I picked this bike up many years ago, before I was really into vintage bikes. It has been in my attic, while I've been buying, restoring, and selling many countless bikes since...
I knew this bike was old, and likely a Schwinn with the sweetheart sprocket.
Headbadge is an old Tydol gas station sticker, and I don't see remnants or screw holes for the original badge.
I finally got it down and took it apart, regreased all the bearings, and put it back together.
The tires that were on it were shredded, and I tossed them long ago. In trrying to figure out what size tires it needed, I measured the rims, and it turns out they are 26". I have a 26 x 1.75 on the front, and a 26 x 2.1215 on the back, just to get it rolling.
It is a fixed gear rear wheel. The sprocket has "AS 36" which I take to me Arnold Schwinn, 1936.
Leather seat was intact when I bought the bike, but wind caught it on the drive home, and ripped the nose off. I've ridden it like this, around the block, but want to figure out a different, period correct seat. bars are also just out of my parts bin, for now... I plan on wrapping them in leather, or friction tape to make them look more correct.

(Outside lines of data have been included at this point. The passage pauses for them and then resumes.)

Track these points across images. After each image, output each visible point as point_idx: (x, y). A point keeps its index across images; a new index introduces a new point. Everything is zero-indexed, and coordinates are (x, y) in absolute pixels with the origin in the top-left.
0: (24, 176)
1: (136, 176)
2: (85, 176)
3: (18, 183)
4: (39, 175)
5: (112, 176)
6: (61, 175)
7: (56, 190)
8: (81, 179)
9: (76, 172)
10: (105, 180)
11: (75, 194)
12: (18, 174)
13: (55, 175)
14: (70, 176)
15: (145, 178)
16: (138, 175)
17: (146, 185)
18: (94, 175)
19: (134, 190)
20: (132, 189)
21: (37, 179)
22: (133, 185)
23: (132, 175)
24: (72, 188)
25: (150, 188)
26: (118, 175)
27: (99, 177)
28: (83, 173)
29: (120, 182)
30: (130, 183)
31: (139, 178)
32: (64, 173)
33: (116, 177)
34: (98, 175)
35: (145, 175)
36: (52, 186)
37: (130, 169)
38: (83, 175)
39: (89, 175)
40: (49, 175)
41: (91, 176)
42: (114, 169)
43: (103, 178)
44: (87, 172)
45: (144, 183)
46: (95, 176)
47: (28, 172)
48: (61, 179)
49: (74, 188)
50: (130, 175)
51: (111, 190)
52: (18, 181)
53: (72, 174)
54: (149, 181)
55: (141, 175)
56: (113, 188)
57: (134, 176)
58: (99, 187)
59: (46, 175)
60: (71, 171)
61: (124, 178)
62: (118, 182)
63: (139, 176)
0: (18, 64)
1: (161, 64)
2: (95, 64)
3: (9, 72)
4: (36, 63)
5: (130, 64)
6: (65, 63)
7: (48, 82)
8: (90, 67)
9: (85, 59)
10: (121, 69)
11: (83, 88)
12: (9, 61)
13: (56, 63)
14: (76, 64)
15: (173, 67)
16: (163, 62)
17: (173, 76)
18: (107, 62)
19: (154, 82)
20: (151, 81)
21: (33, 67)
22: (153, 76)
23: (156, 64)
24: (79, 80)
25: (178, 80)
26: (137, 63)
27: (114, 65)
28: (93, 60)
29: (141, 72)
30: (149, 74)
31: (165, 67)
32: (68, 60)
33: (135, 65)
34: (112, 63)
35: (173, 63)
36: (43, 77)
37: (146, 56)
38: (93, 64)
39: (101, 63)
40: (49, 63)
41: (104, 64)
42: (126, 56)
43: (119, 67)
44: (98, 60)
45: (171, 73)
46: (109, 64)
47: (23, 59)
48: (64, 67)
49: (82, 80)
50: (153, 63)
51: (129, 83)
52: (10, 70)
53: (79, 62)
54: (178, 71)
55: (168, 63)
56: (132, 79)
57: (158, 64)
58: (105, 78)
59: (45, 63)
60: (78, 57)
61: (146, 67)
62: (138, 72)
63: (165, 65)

So... If it isn't a Schwinn, I apologize, but can anyone else tell me anything about this bike?


----------



## Oilit (Aug 14, 2019)

In your second to last picture, it looks like there are a couple of badge screw holes, one at the top of the (second) "I" and the other just below and between the lower legs of the "A", to the left. But I don't know what bike this is either. You might want to put this in the "Antique Bicycles Pre-1933" forum.


----------



## indiana dave (Aug 15, 2019)

Yep. You're right. Were all Schwinn badges the same hole spacing? I wonder...


----------



## redline1968 (Aug 16, 2019)

Colson.is my thought...  I had a early schwinn ....the rear upper stays are different as is the spacing of the fork/frame...


----------